| WHAT IS BEING ASKED |
Only certain lines below are wanted: those starting at the line containing "band | K band | |" and ending at the line containing "0.17 | −18.52 ± 0.19 | |", both included, each retyped exactly.

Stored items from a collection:
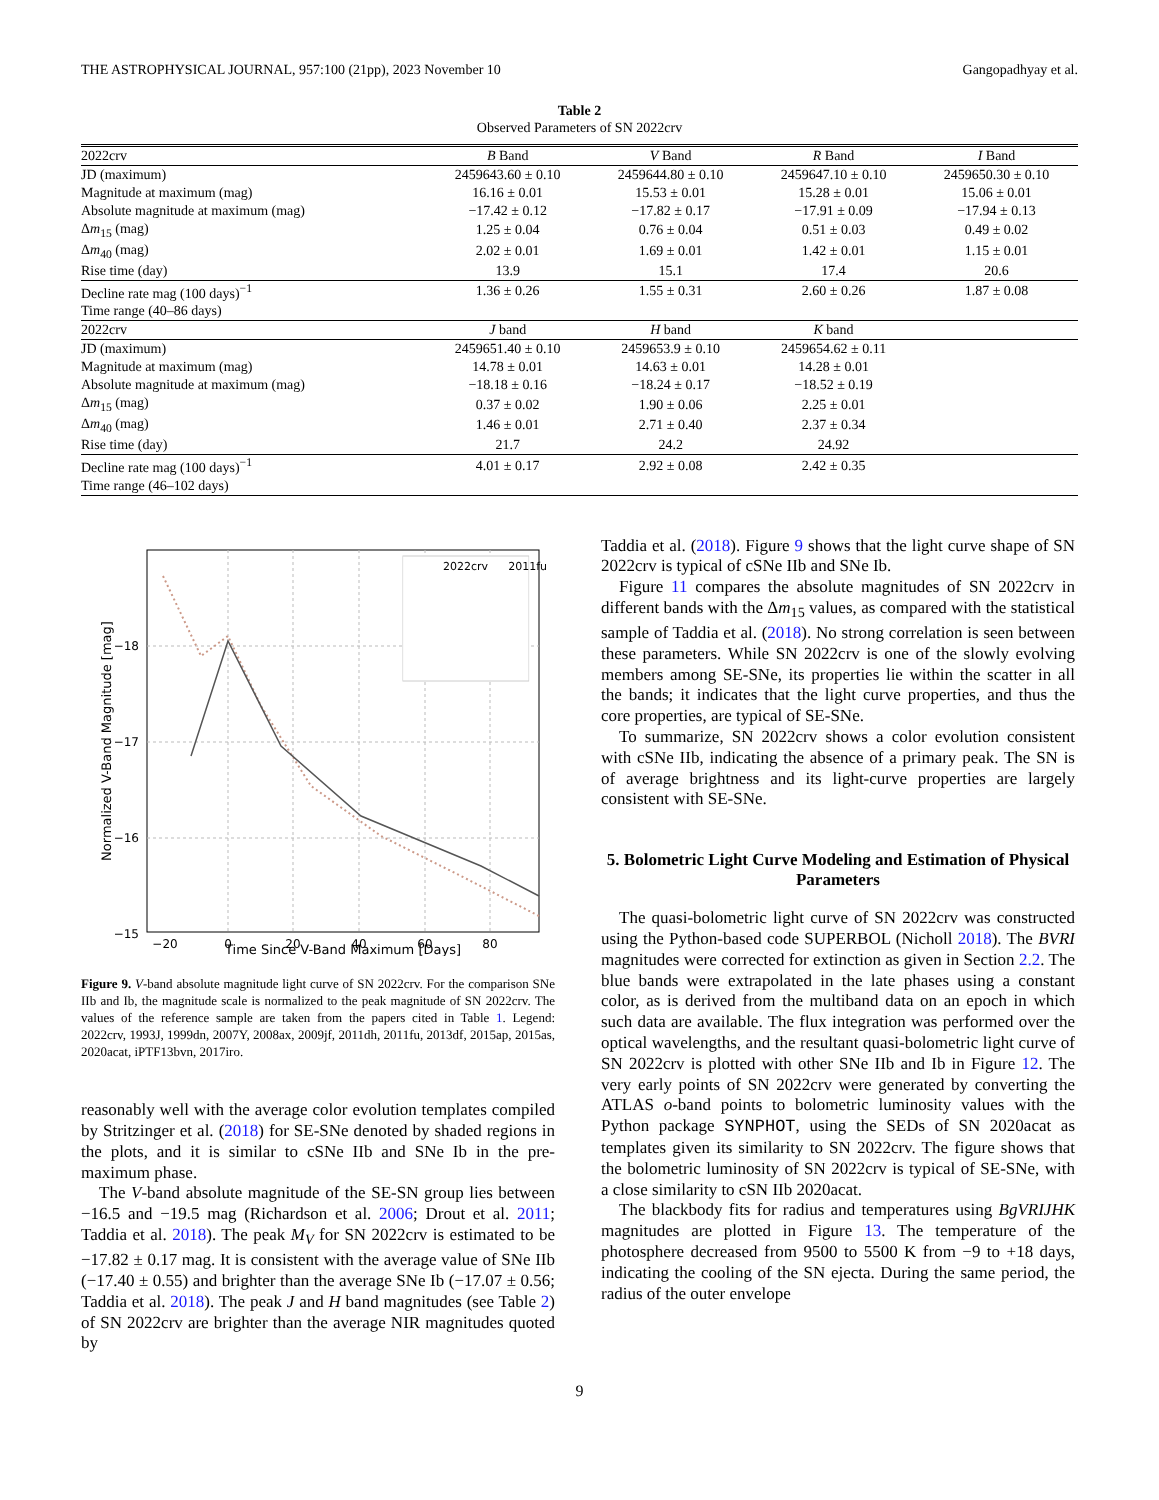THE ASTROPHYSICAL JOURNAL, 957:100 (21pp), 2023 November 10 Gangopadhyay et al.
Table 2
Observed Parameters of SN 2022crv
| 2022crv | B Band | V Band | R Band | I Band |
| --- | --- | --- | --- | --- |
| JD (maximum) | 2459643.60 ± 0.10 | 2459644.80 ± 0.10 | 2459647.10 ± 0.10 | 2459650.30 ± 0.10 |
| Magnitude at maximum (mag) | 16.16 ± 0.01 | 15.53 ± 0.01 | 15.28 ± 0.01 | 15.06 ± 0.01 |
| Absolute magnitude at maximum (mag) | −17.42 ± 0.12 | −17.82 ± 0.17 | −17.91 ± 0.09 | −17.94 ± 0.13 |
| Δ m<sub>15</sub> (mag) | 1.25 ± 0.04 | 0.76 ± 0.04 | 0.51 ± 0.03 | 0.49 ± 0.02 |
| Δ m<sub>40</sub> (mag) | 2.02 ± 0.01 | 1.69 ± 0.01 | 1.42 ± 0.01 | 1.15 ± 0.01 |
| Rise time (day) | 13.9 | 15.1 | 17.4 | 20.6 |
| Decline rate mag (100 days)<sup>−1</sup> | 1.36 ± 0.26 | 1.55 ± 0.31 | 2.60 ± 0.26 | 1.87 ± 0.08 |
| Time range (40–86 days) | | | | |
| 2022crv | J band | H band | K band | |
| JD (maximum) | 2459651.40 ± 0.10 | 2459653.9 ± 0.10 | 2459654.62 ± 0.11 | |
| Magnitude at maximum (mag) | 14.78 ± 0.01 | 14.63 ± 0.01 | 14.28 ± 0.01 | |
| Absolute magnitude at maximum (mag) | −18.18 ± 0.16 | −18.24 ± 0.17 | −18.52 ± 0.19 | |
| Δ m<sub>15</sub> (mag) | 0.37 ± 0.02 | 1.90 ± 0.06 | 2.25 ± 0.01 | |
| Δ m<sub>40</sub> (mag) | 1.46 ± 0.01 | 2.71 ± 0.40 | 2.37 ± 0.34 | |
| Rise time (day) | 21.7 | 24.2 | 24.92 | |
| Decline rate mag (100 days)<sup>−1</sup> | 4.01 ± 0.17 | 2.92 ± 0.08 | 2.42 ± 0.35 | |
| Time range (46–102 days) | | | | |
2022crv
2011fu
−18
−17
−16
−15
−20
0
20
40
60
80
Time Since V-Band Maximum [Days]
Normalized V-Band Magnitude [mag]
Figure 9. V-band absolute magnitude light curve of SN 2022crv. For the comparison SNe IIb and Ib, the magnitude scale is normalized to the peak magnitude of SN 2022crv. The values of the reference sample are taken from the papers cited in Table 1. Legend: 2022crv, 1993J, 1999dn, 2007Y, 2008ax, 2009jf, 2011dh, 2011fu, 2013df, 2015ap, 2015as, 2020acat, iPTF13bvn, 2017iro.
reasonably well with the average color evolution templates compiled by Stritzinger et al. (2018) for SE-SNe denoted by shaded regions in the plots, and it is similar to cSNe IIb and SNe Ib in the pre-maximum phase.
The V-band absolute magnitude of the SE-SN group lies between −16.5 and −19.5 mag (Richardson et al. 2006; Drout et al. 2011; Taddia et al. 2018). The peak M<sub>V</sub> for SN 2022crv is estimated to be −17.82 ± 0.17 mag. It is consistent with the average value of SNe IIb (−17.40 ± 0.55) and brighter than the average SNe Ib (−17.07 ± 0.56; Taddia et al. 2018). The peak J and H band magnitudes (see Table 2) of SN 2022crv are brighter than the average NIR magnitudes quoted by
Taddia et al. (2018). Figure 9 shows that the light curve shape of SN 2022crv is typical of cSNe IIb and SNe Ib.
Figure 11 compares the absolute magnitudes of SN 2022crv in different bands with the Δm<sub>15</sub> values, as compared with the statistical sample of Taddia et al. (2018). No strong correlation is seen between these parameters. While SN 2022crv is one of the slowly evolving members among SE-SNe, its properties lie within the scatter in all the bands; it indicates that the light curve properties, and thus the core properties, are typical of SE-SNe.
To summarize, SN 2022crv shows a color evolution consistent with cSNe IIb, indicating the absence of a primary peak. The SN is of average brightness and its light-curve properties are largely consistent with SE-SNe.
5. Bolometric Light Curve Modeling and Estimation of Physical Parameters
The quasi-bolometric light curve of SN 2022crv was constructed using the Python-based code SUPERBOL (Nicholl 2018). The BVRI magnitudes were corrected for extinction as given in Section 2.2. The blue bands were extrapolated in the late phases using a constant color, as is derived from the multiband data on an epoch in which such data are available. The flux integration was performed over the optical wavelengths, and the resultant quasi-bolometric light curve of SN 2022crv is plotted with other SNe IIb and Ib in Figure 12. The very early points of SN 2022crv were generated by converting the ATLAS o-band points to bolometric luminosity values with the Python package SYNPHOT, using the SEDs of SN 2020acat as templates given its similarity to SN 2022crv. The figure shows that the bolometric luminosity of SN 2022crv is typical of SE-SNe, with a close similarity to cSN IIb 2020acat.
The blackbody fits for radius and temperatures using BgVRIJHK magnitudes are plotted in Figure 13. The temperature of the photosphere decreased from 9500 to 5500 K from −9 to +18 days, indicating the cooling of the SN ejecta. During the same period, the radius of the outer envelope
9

| ANSWER FOR THIS EXERCISE |
| 2022crv | J band | H band | K band | |
| JD (maximum) | 2459651.40 ± 0.10 | 2459653.9 ± 0.10 | 2459654.62 ± 0.11 | |
| Magnitude at maximum (mag) | 14.78 ± 0.01 | 14.63 ± 0.01 | 14.28 ± 0.01 | |
| Absolute magnitude at maximum (mag) | −18.18 ± 0.16 | −18.24 ± 0.17 | −18.52 ± 0.19 | |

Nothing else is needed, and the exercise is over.